请根据下文关于任务本地性的文档摘录回答以下问题:
1. 文中列出的三种情况里,第一种是什么?
2. 文中以哪个RDD的实现来说明getPreferredLocations方法?
3. 在"获取待调度的task"部分,哪一步被注明考虑到了本地性?

● **文档摘录**:
----

以上代码分了3中情况来探讨该怎么获取最优的task的本地性:

该partition的数据是否已被缓存
该partition的数据是否被checkpoint或者是否有较优的本地性
从窄依赖追溯到父分区递归调用获取较优的本地性

从上可以看出较多的时候是调用RDD#getPreferredLocations来获取较优的本地性, 并且该方法的实现因RDD 的不同而有不同的实现,今以NewHadoopRDD的实现来看

override def getPreferredLocations(hsplit: Partition): Seq[String] = {
  val split = hsplit.asInstanceOf[NewHadoopPartition].serializableHadoopSplit.value
  val locs = HadoopRDD.SPLIT_INFO_REFLECTIONS match {
    case Some(c) =>
      try {
        val infos = c.newGetLocationInfo.invoke(split).asInstanceOf[Array[AnyRef]]
        HadoopRDD.convertSplitLocationInfo(infos)
      } catch {
        case e : Exception =>
          logDebug("Failed to use InputSplit#getLocationInfo.", e)
          None
      }
    case None => None
  }
  locs.getOrElse(split.getLocations.filter(_ != "localhost"))
}

private[spark] def convertSplitLocationInfo(infos: Array[AnyRef]): Option[Seq[String]] = {
  Option(infos).map(_.flatMap { loc =>
    val reflections = HadoopRDD.SPLIT_INFO_REFLECTIONS.get
    val locationStr = reflections.getLocation.invoke(loc).asInstanceOf[String]
    if (locationStr != "localhost") {
      if (reflections.isInMemory.invoke(loc).asInstanceOf[Boolean]) {
        logDebug(s"Partition $locationStr is cached by Hadoop.")
        Some(HDFSCacheTaskLocation(locationStr).toString)
      } else {
        Some(HostTaskLocation(locationStr).toString)
      }
    } else {
      None
    }
  })
}

最终从这里我们看到了本地性和hdfs文件的本地性是怎么关联起来的了

3. 获取待调度的task

resourceOfferSingleTaskSet
taskSet.resourceOffer
dequeueTask (这步考虑到了本地性)

----

● **记录信息**:
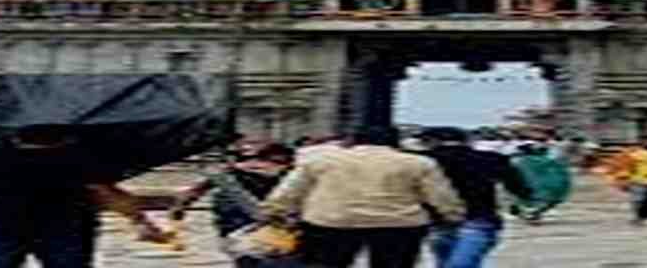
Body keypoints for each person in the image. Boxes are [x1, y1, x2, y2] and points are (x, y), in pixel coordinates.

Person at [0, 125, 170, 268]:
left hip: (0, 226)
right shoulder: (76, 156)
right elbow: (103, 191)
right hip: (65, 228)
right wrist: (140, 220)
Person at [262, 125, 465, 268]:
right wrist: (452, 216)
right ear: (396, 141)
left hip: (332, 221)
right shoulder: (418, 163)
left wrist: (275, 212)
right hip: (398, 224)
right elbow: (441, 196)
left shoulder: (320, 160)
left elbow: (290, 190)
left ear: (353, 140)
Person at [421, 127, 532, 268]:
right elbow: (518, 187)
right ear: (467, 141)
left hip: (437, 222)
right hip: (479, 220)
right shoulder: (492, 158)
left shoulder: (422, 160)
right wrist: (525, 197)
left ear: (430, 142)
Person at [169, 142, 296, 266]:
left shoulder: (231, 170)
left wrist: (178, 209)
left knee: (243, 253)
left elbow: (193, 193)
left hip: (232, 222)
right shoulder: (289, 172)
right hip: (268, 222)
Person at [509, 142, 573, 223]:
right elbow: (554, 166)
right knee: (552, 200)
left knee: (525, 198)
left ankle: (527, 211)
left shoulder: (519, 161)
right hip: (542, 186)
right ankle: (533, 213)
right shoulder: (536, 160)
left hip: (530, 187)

----

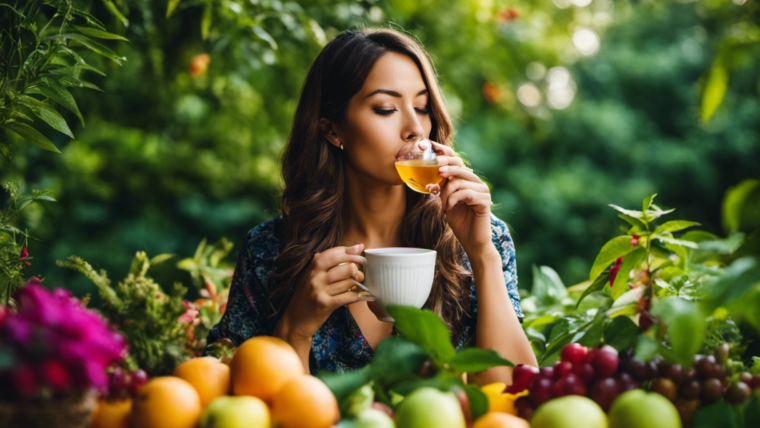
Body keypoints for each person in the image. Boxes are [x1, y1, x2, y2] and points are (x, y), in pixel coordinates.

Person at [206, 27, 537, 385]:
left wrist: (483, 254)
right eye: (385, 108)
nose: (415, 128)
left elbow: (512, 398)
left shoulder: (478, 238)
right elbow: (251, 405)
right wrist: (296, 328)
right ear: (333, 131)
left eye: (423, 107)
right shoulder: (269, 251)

----

● **参考答案**:
1. 该partition的数据是否已被缓存。
2. NewHadoopRDD。
3. dequeueTask。